Richard Collamer Close - MD & Senior Analyst
Okay. That's helpful. And then with respect to the credentialing, is there any metrics you could provide or just maybe commentary with respect to -- like when someone signs a new credential deal, what's the time line to go live? Is there an average that you can talk about?
Robert A. Frist - Co-Founder, Chairman of the Board & CEO
I'll tell you what I'm confident that our -- the teams that run those areas have really good both probably white papers and ROI analysis.
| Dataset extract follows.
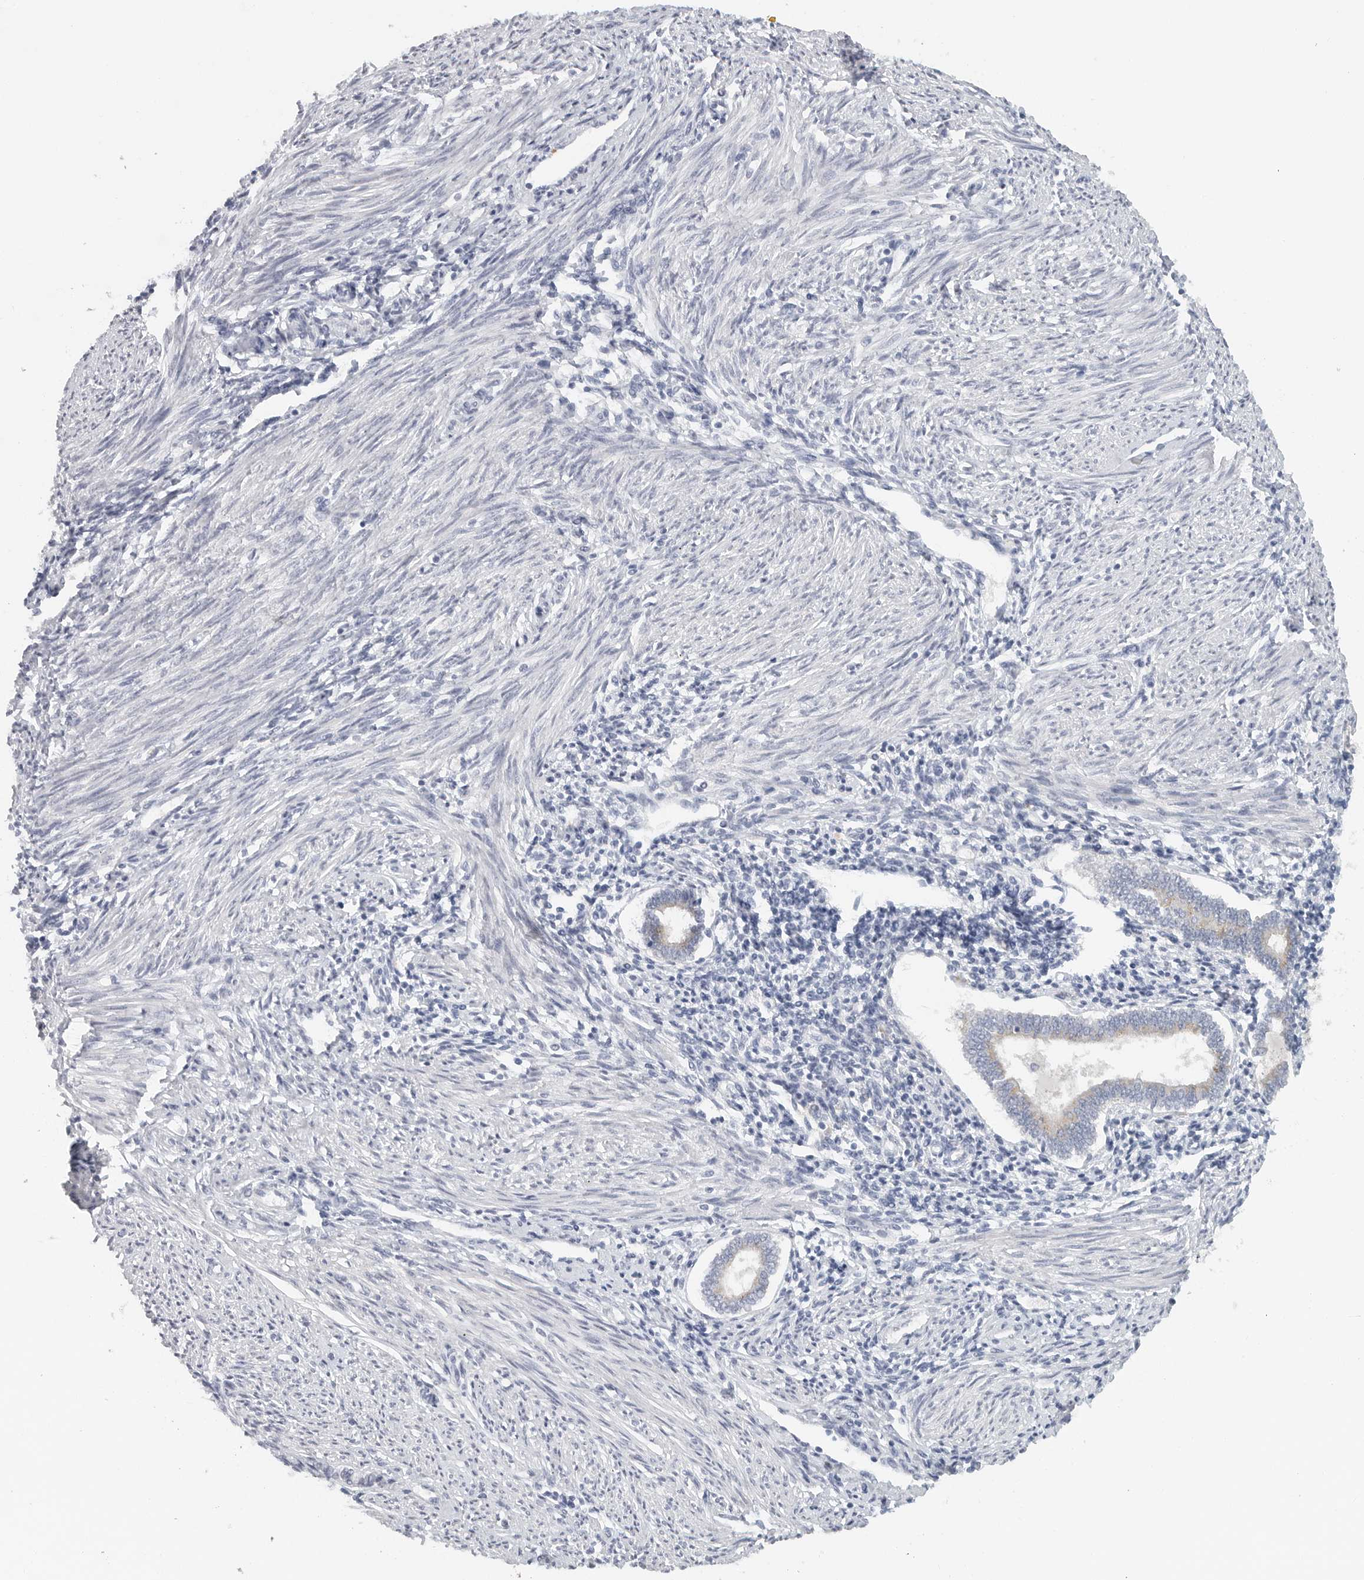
{"staining": {"intensity": "negative", "quantity": "none", "location": "none"}, "tissue": "endometrium", "cell_type": "Cells in endometrial stroma", "image_type": "normal", "snomed": [{"axis": "morphology", "description": "Normal tissue, NOS"}, {"axis": "topography", "description": "Endometrium"}], "caption": "Endometrium was stained to show a protein in brown. There is no significant staining in cells in endometrial stroma. The staining was performed using DAB to visualize the protein expression in brown, while the nuclei were stained in blue with hematoxylin (Magnification: 20x).", "gene": "PAM", "patient": {"sex": "female", "age": 42}}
And what we're trying to do is find a way to post those on our website. So you can see kind of the -- what we would call kind of the time to revenue profile or at least the implementation cycle. We'll find a way to put some of that out for you guys because there's things that we use in the sales process, frankly, when we explain the implementation cycles and the time to revenue.
So there's kind of 2 things going on there. And I'm confident we have white papers and research on -- or at least sales and marketing materials on both of them. We'll try to point you to them as they're generally publicly available.
Richard Collamer Close - MD & Senior Analyst
Yes, that would be great. And final question maybe for Scotty. Obviously, very solid free cash flow generation through the first 9 months. Is there some sort of target we should be thinking about, Scotty, in terms of free cash flow as a percentage of adjusted EBITDA or anything that you sort of target there?
Scott Alexander Roberts - CFO and Senior VP of Accounting & Finance
Probably nothing I want to provide guidance for. But I think, obviously, we're trying to do our best to keep moving that metric up as quickly as possible. And I think for the past 2 years, it was fairly flat, around $17 million to $18 million. So it's good to see that this year, we're seeing some benefits come through and improving that metric. But obviously, our goal is to continue to improve and generate as much free cash flow as possible. And so -- and we think about the metrics to provide that as we go into next year.
Robert A. Frist - Co-Founder, Chairman of the Board & CEO
In addition, Richard, I'd say right now, we have a very active program and kind of a leadership-based initiative to really make sure that our capitalized software development and our capital allocation strategies are going into our growth areas of our business. So for example, we're making sure that our product management teams and our company has created a classification system where we know our legacy products and our growth products, and we can carefully calibrate how much capital and our approach to maintaining the older software versus developing the new software.
So I mean, you would expect us to have those programs; we do. I'd say we're getting more focused on it and more experienced in managing software development pipelines and making sure our capital allocation, which turns into capitalized software costs, we can really get good leverage out of them in the future and making sure we're putting money into the right products at the right ratio.
So in addition to the kind of what Scotty mentioned, I think managing our capital allocation process, we're getting better and better at it.
Operator
And I'm seeing no further questions in the queue. I would now like to turn the conference back to Robert A. Frist Jr., for closing remarks.
Robert A. Frist - Co-Founder, Chairman of the Board & CEO
Thank you, everyone, for participation, questions from analysts and those that follow our story to see our exciting developments. I look forward to reporting the next quarter, everyone. Thank you to our employees for delivering these really outstanding results that are driving us back on offense, as I say, and not on defense anymore. So let's keep up the great work, and I look forward to reporting the year-end results, I think, some time in February. We'll see you guys then. .
Operator
This concludes today's conference call. Thank you all for participating. You may now disconnect, and have a pleasant day.